Жирный как раз объяснял мне тайное значение четырех “Г”, когда Раиса увидела через плечо, ЧТО ОН ПИШЕТ, и задохнулась от возмущения. Тишь, наступившая в классе, пошедшее пятнами Бурмакино лицо и мы, нет, вернее один Жирный, это он писал, я только смотрел, привели его, как говорят японцы, к потере лица, и он замямлил нахально:
- А чего? А чё тут такого? – хотя отлично знал, лукавил, юлил, выкручивался, как предатель на допросе, и Раиса Ивановна, опершись о мою парту сбоку животом, отчитала Жирного, как говориться, по всем статьям, и назавтра его маме, вызванной в школу, был задан в кабинете директора следующий вопрос:
- Вам известно, что Ваш сын рисует атрибуты фашистской символики? Рисует сам и учит этому других? – и после тяжелой продолжительной паузы, добавлено, - Вы догадываетесь, чем это может попахивать?…

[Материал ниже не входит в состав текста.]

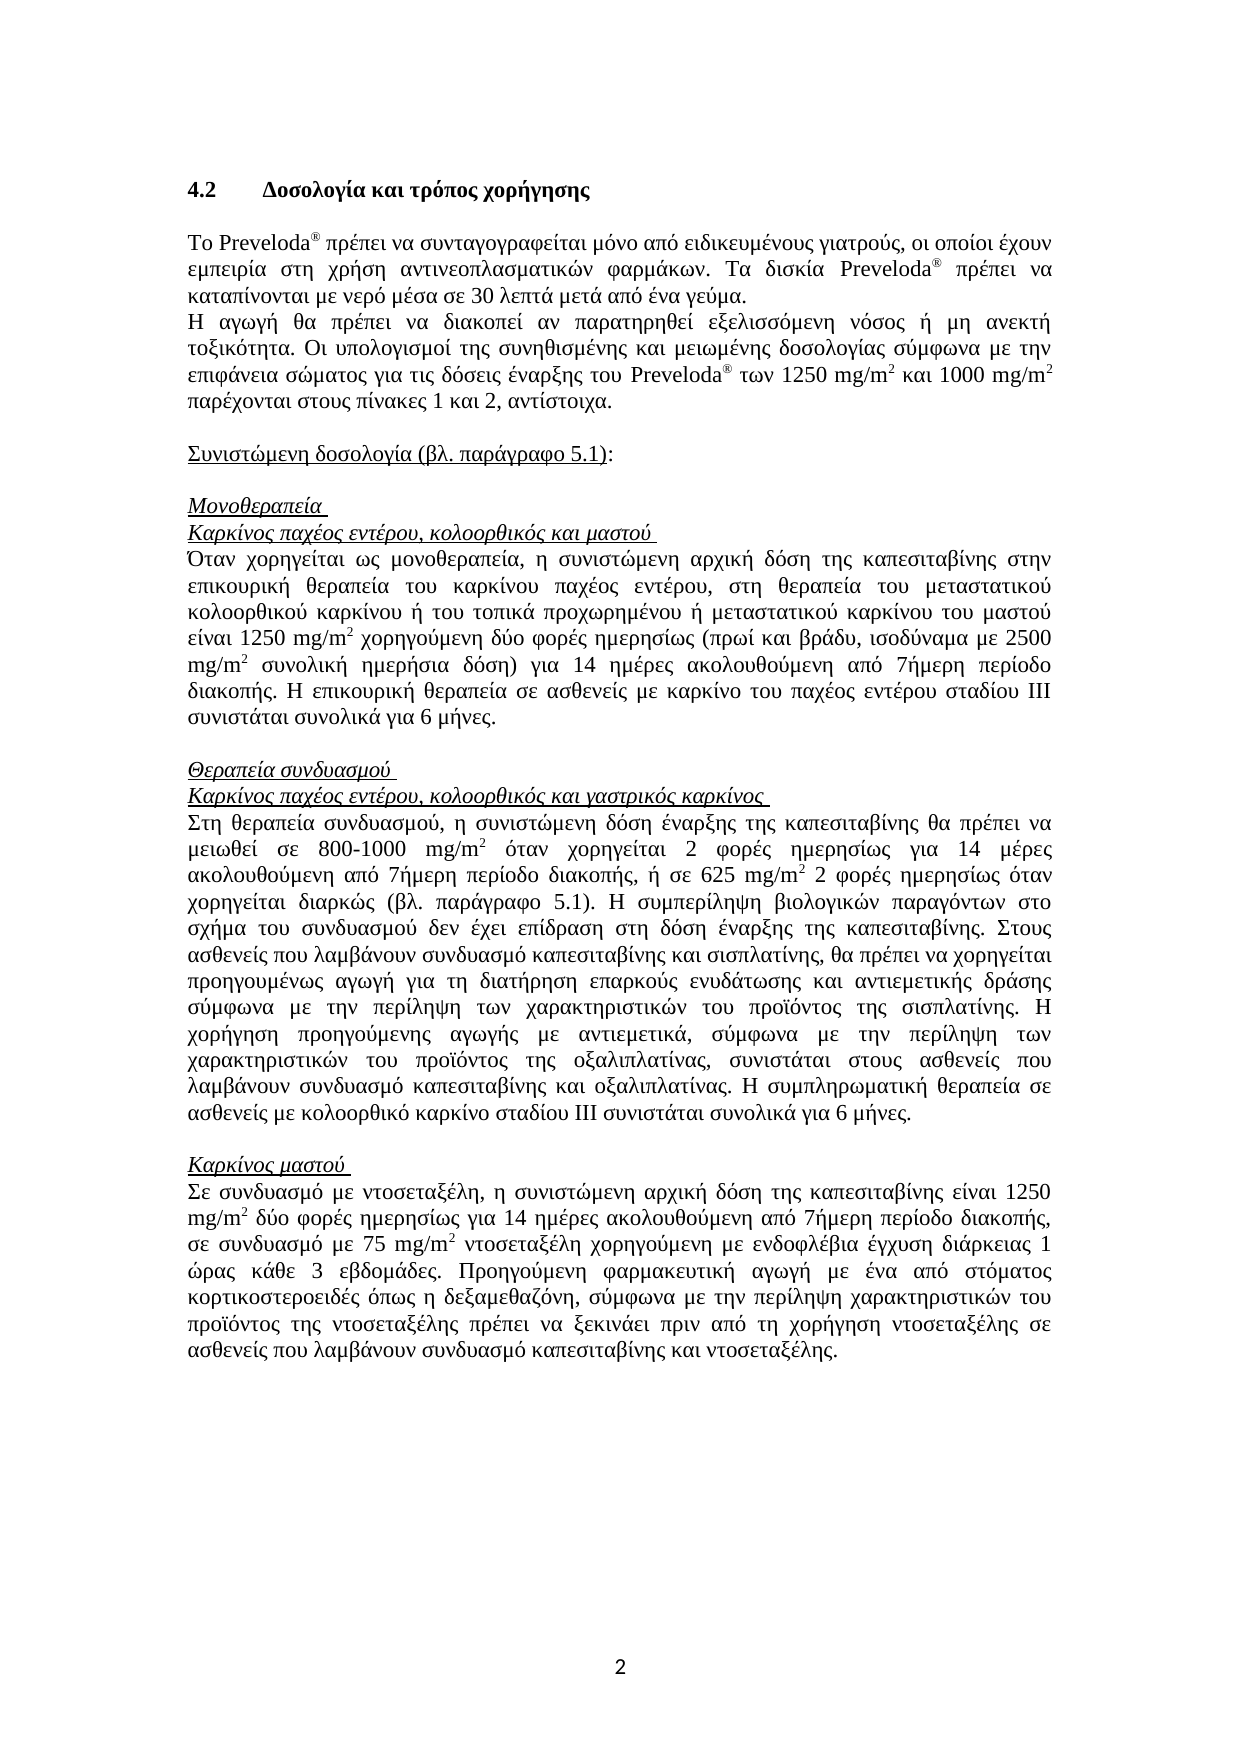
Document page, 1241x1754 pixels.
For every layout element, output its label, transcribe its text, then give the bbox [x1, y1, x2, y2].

text Μονοθεραπεία [187, 493, 1053, 519]
text Καρκίνος παχέος εντέρου, κολοορθικός και μαστού [187, 519, 1053, 545]
text Στη θεραπεία συνδυασμού, η συνιστώμενη δόση έναρξης της καπεσιταβίνης θα πρέπει να μειωθεί σε 800-1000 mg/m2 όταν χορηγείται 2 φορές ημερησίως για 14 μέρες ακολουθούμενη από 7ήμερη περίοδο διακοπής, ή σε 625 mg/m2 2 φορές ημερησίως όταν χορηγείται διαρκώς (βλ. παράγραφο 5.1). Η συμπερίληψη βιολογικών παραγόντων στο σχήμα του συνδυασμού δεν έχει επίδραση στη δόση έναρξης της καπεσιταβίνης. Στους ασθενείς που λαμβάνουν συνδυασμό καπεσιταβίνης και σισπλατίνης, θα πρέπει να χορηγείται προηγουμένως αγωγή για τη διατήρηση επαρκούς ενυδάτωσης και αντιεμετικής δράσης σύμφωνα με την περίληψη των χαρακτηριστικών του προϊόντος της σισπλατίνης. Η χορήγηση προηγούμενης αγωγής με αντιεμετικά, σύμφωνα με την περίληψη των χαρακτηριστικών του προϊόντος της οξαλιπλατίνας, συνιστάται στους ασθενείς που λαμβάνουν συνδυασμό καπεσιταβίνης και οξαλιπλατίνας. Η συμπληρωματική θεραπεία σε ασθενείς με κολοορθικό καρκίνο σταδίου ΙΙΙ συνιστάται συνολικά για 6 μήνες. [187, 809, 1053, 1125]
text Όταν χορηγείται ως μονοθεραπεία, η συνιστώμενη αρχική δόση της καπεσιταβίνης στην επικουρική θεραπεία του καρκίνου παχέος εντέρου, στη θεραπεία του μεταστατικού κολοορθικού καρκίνου ή του τοπικά προχωρημένου ή μεταστατικού καρκίνου του μαστού είναι 1250 mg/m2 χορηγούμενη δύο φορές ημερησίως (πρωί και βράδυ, ισοδύναμα με 2500 mg/m2 συνολική ημερήσια δόση) για 14 ημέρες ακολουθούμενη από 7ήμερη περίοδο διακοπής. Η επικουρική θεραπεία σε ασθενείς με καρκίνο του παχέος εντέρου σταδίου ΙΙΙ συνιστάται συνολικά για 6 μήνες. [187, 545, 1053, 730]
text 4.2 Δοσολογία και τρόπος χορήγησης [187, 176, 1053, 203]
text Σε συνδυασμό με ντοσεταξέλη, η συνιστώμενη αρχική δόση της καπεσιταβίνης είναι 1250 mg/m2 δύο φορές ημερησίως για 14 ημέρες ακολουθούμενη από 7ήμερη περίοδο διακοπής, σε συνδυασμό με 75 mg/m2 ντοσεταξέλη χορηγούμενη με ενδοφλέβια έγχυση διάρκειας 1 ώρας κάθε 3 εβδομάδες. Προηγούμενη φαρμακευτική αγωγή με ένα από στόματος κορτικοστεροειδές όπως η δεξαμεθαζόνη, σύμφωνα με την περίληψη χαρακτηριστικών του προϊόντος της ντοσεταξέλης πρέπει να ξεκινάει πριν από τη χορήγηση ντοσεταξέλης σε ασθενείς που λαμβάνουν συνδυασμό καπεσιταβίνης και ντοσεταξέλης. [187, 1178, 1053, 1362]
text Το Preveloda® πρέπει να συνταγογραφείται μόνο από ειδικευμένους γιατρούς, οι οποίοι έχουν εμπειρία στη χρήση αντινεοπλασματικών φαρμάκων. Τα δισκία Preveloda® πρέπει να καταπίνονται με νερό μέσα σε 30 λεπτά μετά από ένα γεύμα. [187, 229, 1053, 308]
text Συνιστώμενη δοσολογία (βλ. παράγραφο 5.1): [187, 440, 1053, 466]
text Η αγωγή θα πρέπει να διακοπεί αν παρατηρηθεί εξελισσόμενη νόσος ή μη ανεκτή τοξικότητα. Οι υπολογισμοί της συνηθισμένης και μειωμένης δοσολογίας σύμφωνα με την επιφάνεια σώματος για τις δόσεις έναρξης του Preveloda® των 1250 mg/m2 και 1000 mg/m2 παρέχονται στους πίνακες 1 και 2, αντίστοιχα. [187, 308, 1053, 413]
text Θεραπεία συνδυασμού [187, 756, 1053, 782]
text Καρκίνος μαστού [187, 1151, 1053, 1178]
text Καρκίνος παχέος εντέρου, κολοορθικός και γαστρικός καρκίνος [187, 782, 1053, 809]
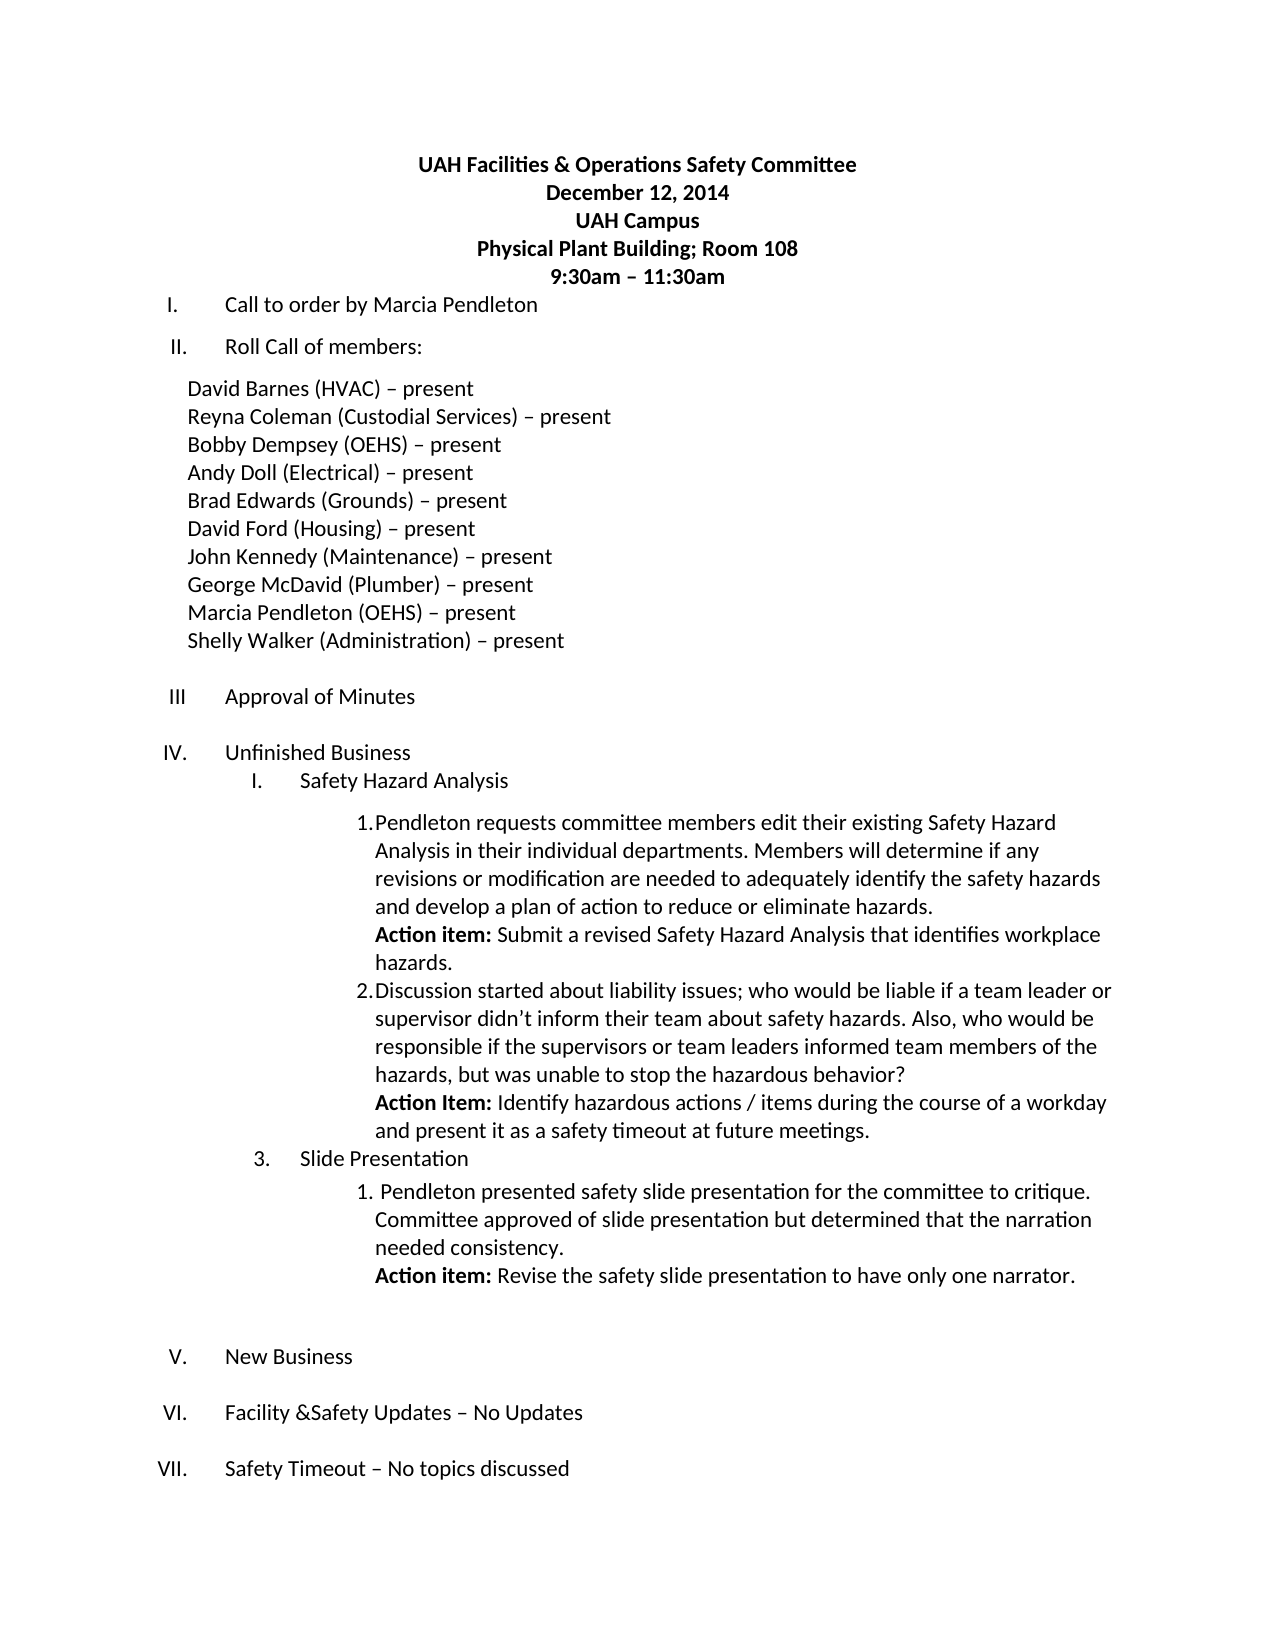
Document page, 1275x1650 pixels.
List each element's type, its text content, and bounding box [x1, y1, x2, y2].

text David Barnes (HVAC) – present [187, 374, 1125, 402]
text Bobby Dempsey (OEHS) – present [187, 430, 1125, 458]
list Pendleton requests committee members edit their existing Safety Hazard Analysis in their individual departments. Members will determine if any revisions or modification are needed to adequately identify the safety hazards and develop a plan of action to reduce or eliminate hazards. [356, 808, 1125, 920]
list Pendleton presented safety slide presentation for the committee to critique. Committee approved of slide presentation but determined that the narration needed consistency. [356, 1177, 1125, 1261]
text Brad Edwards (Grounds) – present [187, 486, 1125, 514]
list Roll Call of members: [187, 332, 1125, 360]
text Action item: Submit a revised Safety Hazard Analysis that identifies workplace hazards. [375, 920, 1125, 976]
subtitle Action Item: Identify hazardous actions / items during the course of a workday and present it as a safety timeout at future meetings. [375, 1088, 1125, 1144]
text John Kennedy (Maintenance) – present [187, 542, 1125, 570]
list Call to order by Marcia Pendleton [178, 290, 1125, 318]
list Slide Presentation [253, 1144, 1125, 1173]
list Safety Hazard Analysis [262, 766, 1125, 794]
text UAH Facilities & Operations Safety Committee [150, 150, 1125, 178]
list Facility &Safety Updates – No Updates [187, 1398, 1125, 1426]
list Safety Timeout – No topics discussed [187, 1454, 1125, 1482]
list Discussion started about liability issues; who would be liable if a team leader or supervisor didn’t inform their team about safety hazards. Also, who would be responsible if the supervisors or team leaders informed team members of the hazards, but was unable to stop the hazardous behavior? [356, 976, 1125, 1088]
text David Ford (Housing) – present [187, 514, 1125, 542]
text Marcia Pendleton (OEHS) – present [187, 598, 1125, 626]
text III Approval of Minutes [169, 682, 1125, 710]
text UAH Campus [150, 206, 1125, 234]
text Andy Doll (Electrical) – present [187, 458, 1125, 486]
text 9:30am – 11:30am [150, 262, 1125, 290]
text George McDavid (Plumber) – present [187, 570, 1125, 598]
list New Business [187, 1342, 1125, 1370]
text December 12, 2014 [150, 178, 1125, 206]
text Shelly Walker (Administration) – present [187, 626, 1125, 654]
text Reyna Coleman (Custodial Services) – present [187, 402, 1125, 430]
list Unfinished Business [187, 738, 1125, 766]
text Physical Plant Building; Room 108 [150, 234, 1125, 262]
subtitle Action item: Revise the safety slide presentation to have only one narrator. [375, 1261, 1125, 1289]
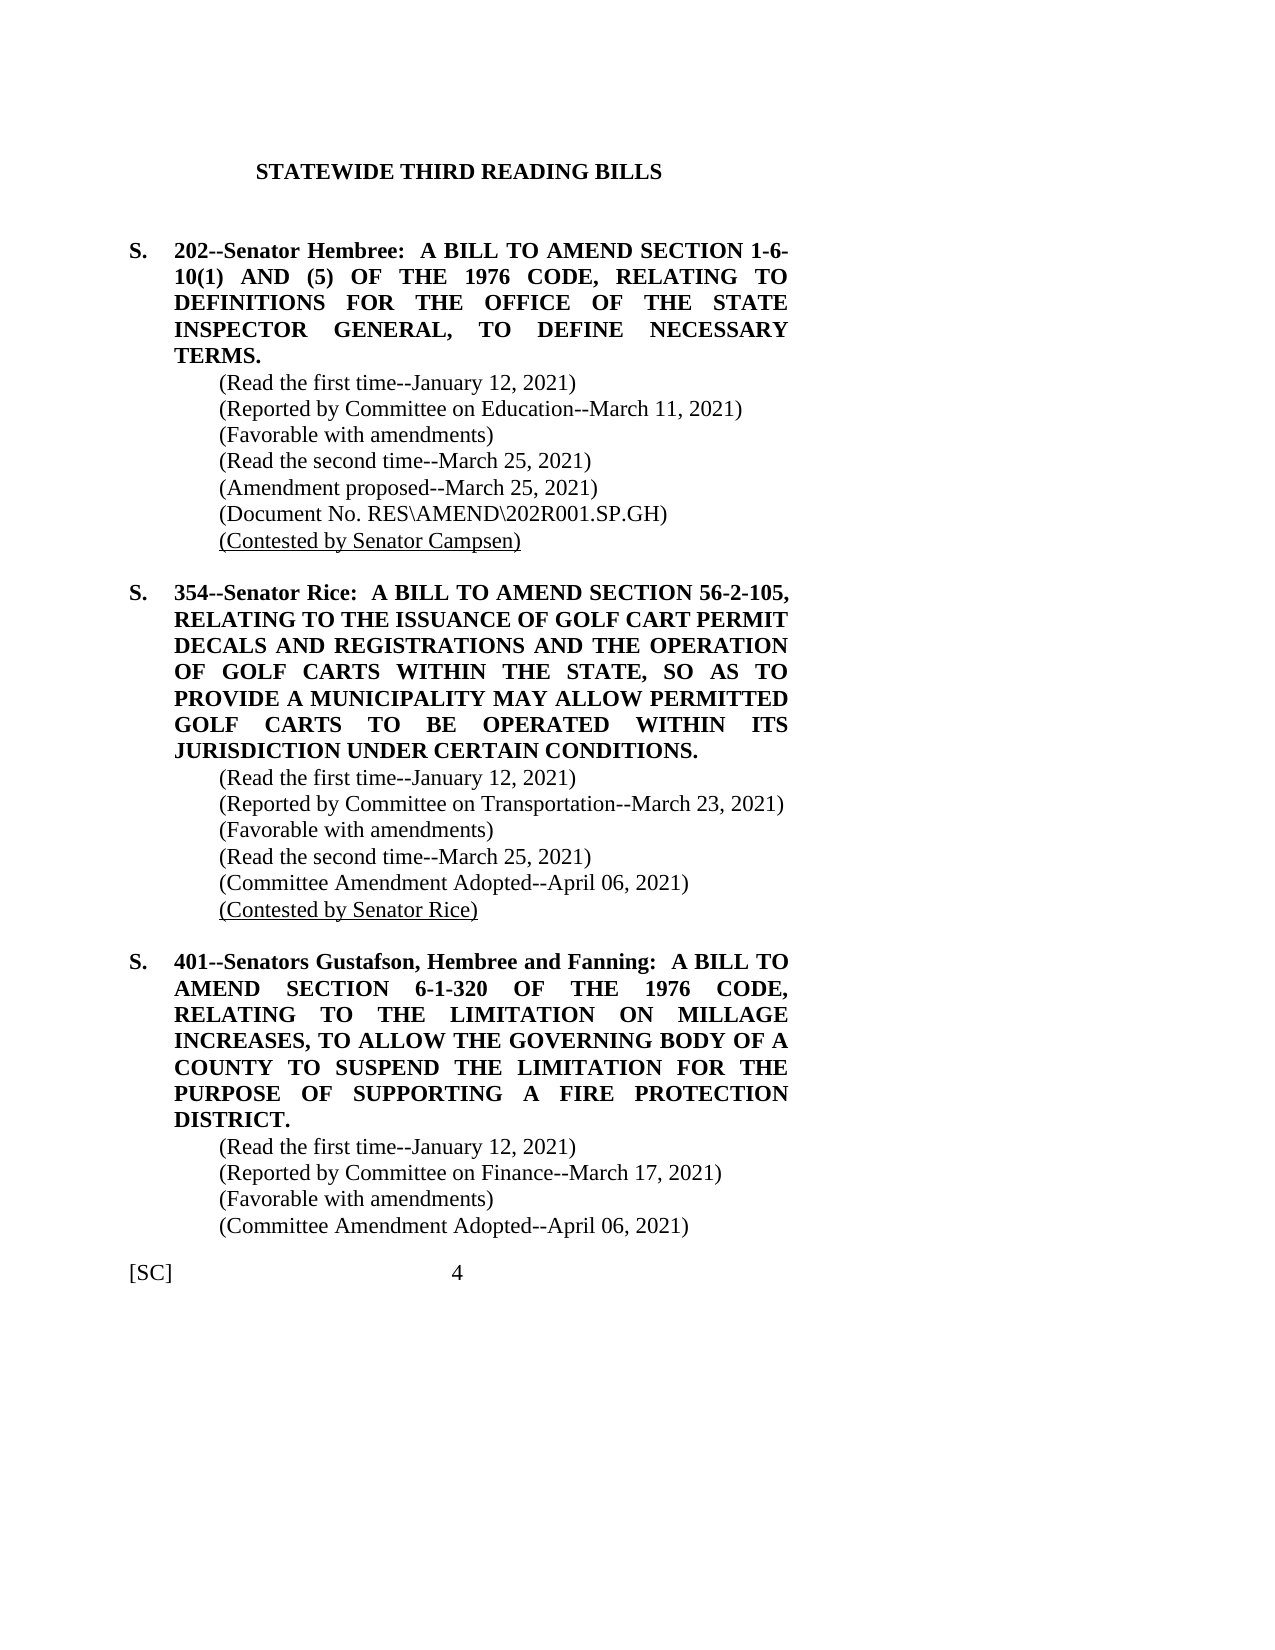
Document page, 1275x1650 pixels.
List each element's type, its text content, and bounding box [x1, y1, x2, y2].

text S. 354--Senator Rice: A BILL TO AMEND SECTION 56-2-105, RELATING TO THE ISSUANCE OF GOLF CART PERMIT DECALS AND REGISTRATIONS AND THE OPERATION OF GOLF CARTS WITHIN THE STATE, SO AS TO PROVIDE A MUNICIPALITY MAY ALLOW PERMITTED GOLF CARTS TO BE OPERATED WITHIN ITS JURISDICTION UNDER CERTAIN CONDITIONS. [129, 579, 789, 764]
text (Read the first time--January 12, 2021) [219, 368, 789, 395]
text (Read the first time--January 12, 2021) [219, 1133, 789, 1159]
text (Reported by Committee on Finance--March 17, 2021) [219, 1159, 789, 1186]
text (Favorable with amendments) [219, 817, 789, 843]
text (Read the first time--January 12, 2021) [219, 764, 789, 790]
text (Reported by Committee on Education--March 11, 2021) [219, 395, 789, 421]
text S. 401--Senators Gustafson, Hembree and Fanning: A BILL TO AMEND SECTION 6-1-320 OF THE 1976 CODE, RELATING TO THE LIMITATION ON MILLAGE INCREASES, TO ALLOW THE GOVERNING BODY OF A COUNTY TO SUSPEND THE LIMITATION FOR THE PURPOSE OF SUPPORTING A FIRE PROTECTION DISTRICT. [129, 948, 789, 1133]
text (Committee Amendment Adopted--April 06, 2021) [219, 869, 789, 896]
text (Contested by Senator Rice) [219, 896, 789, 922]
text (Read the second time--March 25, 2021) [219, 843, 789, 869]
text (Favorable with amendments) [219, 421, 789, 448]
text (Reported by Committee on Transportation--March 23, 2021) [219, 790, 789, 817]
text (Read the second time--March 25, 2021) [219, 448, 789, 474]
text (Amendment proposed--March 25, 2021) [219, 474, 789, 500]
text (Contested by Senator Campsen) [219, 527, 789, 553]
text S. 202--Senator Hembree: A BILL TO AMEND SECTION 1-6-10(1) AND (5) OF THE 1976 CODE, RELATING TO DEFINITIONS FOR THE OFFICE OF THE STATE INSPECTOR GENERAL, TO DEFINE NECESSARY TERMS. [129, 237, 789, 368]
text (Document No. RES\AMEND\202R001.SP.GH) [219, 500, 789, 527]
text STATEWIDE THIRD READING BILLS [129, 158, 789, 184]
text (Committee Amendment Adopted--April 06, 2021) [219, 1212, 789, 1238]
text (Favorable with amendments) [219, 1186, 789, 1212]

Бедная мама не знала куда деваться. А Лидия Алексеевна принялась стыдить и пригвождать к позорному столбу ее сына, забитого испытанной учительской логикой, когда вопросы задают не для ответов, а чтобы зажать в позорный угол, под осуждение верных товарищей, чтобы в мозгу мигали огненные буквы и слова: “педсовет”, “детская комната”, “колония” и “отщепенец Щаранский”.
- Боже мой! Боже мой! – причитала, шевеля губами, бедная мама, более всего опасаясь, чтобы мальчик не вырос в тех переростков-мотоциклистов, чаще всего с закатанными рукавами или раздетых по пояс, однако чисто выбритых, нагло пахнущих трофейной “Фиалкой” и аккуратно стриженных под бобрик: - Матка, шнель, шнель, яйко, курка, - шиссен, пу-пу! Партизан! – и когда бедная старуха пугалась – хохотали – ржали, хамски закидывая голову, как казаки на известной картине.
Мама заплакала. Вадик стоял рядом, вареный как рак. Он тоже не знал – “Что делать?!” Он погибал.
Лидия Алексеевна перевела взор и, вновь оборотясь к маме, сказала:
- Выйди, Вадим, и подожди в коридоре. У нас с твоими родителями предстоит долгий разговор.
Мы ждали долго, потом еще, и еще… Я ушел домой, а он оставался… Неделю Вадик ходил тихий, и никогда, вы слышите, никогда не рисовал не то что свастику, а вообще ничего.